The lower league coach

Other chairmen seek advice from their headhunting partners – often traditionalists with a similar mindset. With an expert search firm, the likelihood of finding exceptional talent increases, yet many fall back on obvious candidates who fail to inject real change.

This can happen for two reasons: either the search firm gives the chairman what he wants, lacking the courage and conviction to challenge their outdated thinking, or the company’s selection panel is not open to a new approach and rejects the “left field” candidates.

The boardroom maul

Then there are the chairmen who genuinely want to find a game-changing chief executive with the hallmarks of a modern leader: value-centric, innovative, customer-focused and digitally savvy.

Yet even this does not guarantee success and can result in a talent clash that divides the board. Some members support the incoming chief executive and embrace new ideas, while others resent change and pull in the opposite direction. The new order is often not as vocal as it should be, allowing the feet draggers to stick to their comfort zone. The resulting dysfunctional board is less aligned than before and not able to effect radical change.

The winning set piece

The executive search firm’s job is to find a new chief executive who will not just give the share price a temporary spike, but bring lasting change. A talent clash in the boardroom needs to be managed so that the disruption seems subtle and not antagonistic.

Assessment tools, rather than intuition, can help identify values, attributes and potential. The right candidate will have the demeanour to encounter opposition and convert the disenchanted. They will be unwavering in their pursuit of change but accept that the entire team must be united and that a balance of old and new can be healthy if handled sensitively. They will allow the board time to adjust, reconfigure and refresh, but stamp out any ongoing institutional undermining.

The best new chief executives will also seek advice from executive search partners. The firm that placed them will have done their due diligence, working closely with the chairman to get the framework right and create a climate in which the incoming chief executive can achieve success. Post-placement sessions should take place regularly to assess progress and mitigate the risk of rejection or diametrically opposed board members.
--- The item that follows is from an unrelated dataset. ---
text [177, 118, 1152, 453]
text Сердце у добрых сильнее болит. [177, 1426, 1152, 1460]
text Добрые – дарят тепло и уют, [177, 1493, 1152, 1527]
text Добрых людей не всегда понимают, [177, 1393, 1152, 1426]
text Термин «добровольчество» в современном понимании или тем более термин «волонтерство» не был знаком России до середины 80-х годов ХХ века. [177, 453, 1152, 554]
Rising to premier league champions

Successful organisational transformation requires three elements to come together: a chairman who is astute enough to seek authentic change and accept a degree of risk, an HR chief with the power and influence to stand up against the traditionalists and naysayers, and a leadership advisory firm that is a fully committed strategic partner intent on getting the right business outcome for their client. With a combination of all three, companies tackling change can cross the gain line.